======== EXTRACTED MATERIAL ========

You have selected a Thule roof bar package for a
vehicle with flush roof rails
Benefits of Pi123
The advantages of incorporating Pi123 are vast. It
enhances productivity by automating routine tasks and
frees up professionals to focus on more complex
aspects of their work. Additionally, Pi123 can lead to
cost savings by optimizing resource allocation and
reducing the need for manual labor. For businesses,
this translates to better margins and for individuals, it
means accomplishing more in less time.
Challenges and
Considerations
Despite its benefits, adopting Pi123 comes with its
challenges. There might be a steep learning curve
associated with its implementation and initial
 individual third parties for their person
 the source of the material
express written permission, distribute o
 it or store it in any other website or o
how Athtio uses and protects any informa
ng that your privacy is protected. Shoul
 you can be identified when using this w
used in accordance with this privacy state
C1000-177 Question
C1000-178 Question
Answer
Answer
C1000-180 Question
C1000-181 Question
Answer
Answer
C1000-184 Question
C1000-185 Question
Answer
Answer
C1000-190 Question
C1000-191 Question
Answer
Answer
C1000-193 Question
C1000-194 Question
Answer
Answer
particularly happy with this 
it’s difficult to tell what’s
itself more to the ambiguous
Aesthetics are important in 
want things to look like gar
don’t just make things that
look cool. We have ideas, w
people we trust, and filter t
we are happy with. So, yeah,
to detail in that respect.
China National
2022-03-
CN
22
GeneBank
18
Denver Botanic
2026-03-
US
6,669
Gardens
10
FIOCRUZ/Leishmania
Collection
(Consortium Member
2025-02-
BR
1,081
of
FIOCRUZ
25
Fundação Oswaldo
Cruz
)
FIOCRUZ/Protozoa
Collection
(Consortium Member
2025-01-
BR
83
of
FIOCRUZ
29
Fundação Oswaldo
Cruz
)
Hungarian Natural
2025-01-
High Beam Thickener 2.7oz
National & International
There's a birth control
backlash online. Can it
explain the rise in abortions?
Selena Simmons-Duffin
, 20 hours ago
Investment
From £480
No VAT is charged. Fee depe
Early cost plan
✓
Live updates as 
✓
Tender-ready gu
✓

========

=== YOUR GOAL ===
Please set down each line of the records exactly as given.

=== SOLVED PROBLEM ===
You have selected a Thule roof bar package for a
vehicle with flush roof rails
Benefits of Pi123
The advantages of incorporating Pi123 are vast. It
enhances productivity by automating routine tasks and
frees up professionals to focus on more complex
aspects of their work. Additionally, Pi123 can lead to
cost savings by optimizing resource allocation and
reducing the need for manual labor. For businesses,
this translates to better margins and for individuals, it
means accomplishing more in less time.
Challenges and
Considerations
Despite its benefits, adopting Pi123 comes with its
challenges. There might be a steep learning curve
associated with its implementation and initial
 individual third parties for their person
 the source of the material
express written permission, distribute o
 it or store it in any other website or o
how Athtio uses and protects any informa
ng that your privacy is protected. Shoul
 you can be identified when using this w
used in accordance with this privacy state
C1000-177 Question
C1000-178 Question
Answer
Answer
C1000-180 Question
C1000-181 Question
Answer
Answer
C1000-184 Question
C1000-185 Question
Answer
Answer
C1000-190 Question
C1000-191 Question
Answer
Answer
C1000-193 Question
C1000-194 Question
Answer
Answer
particularly happy with this 
it’s difficult to tell what’s
itself more to the ambiguous
Aesthetics are important in 
want things to look like gar
don’t just make things that
look cool. We have ideas, w
people we trust, and filter t
we are happy with. So, yeah,
to detail in that respect.
China National
2022-03-
CN
22
GeneBank
18
Denver Botanic
2026-03-
US
6,669
Gardens
10
FIOCRUZ/Leishmania
Collection
(Consortium Member
2025-02-
BR
1,081
of
FIOCRUZ
25
Fundação Oswaldo
Cruz
)
FIOCRUZ/Protozoa
Collection
(Consortium Member
2025-01-
BR
83
of
FIOCRUZ
29
Fundação Oswaldo
Cruz
)
Hungarian Natural
2025-01-
High Beam Thickener 2.7oz
National & International
There's a birth control
backlash online. Can it
explain the rise in abortions?
Selena Simmons-Duffin
, 20 hours ago
Investment
From £480
No VAT is charged. Fee depe
Early cost plan
✓
Live updates as 
✓
Tender-ready gu
✓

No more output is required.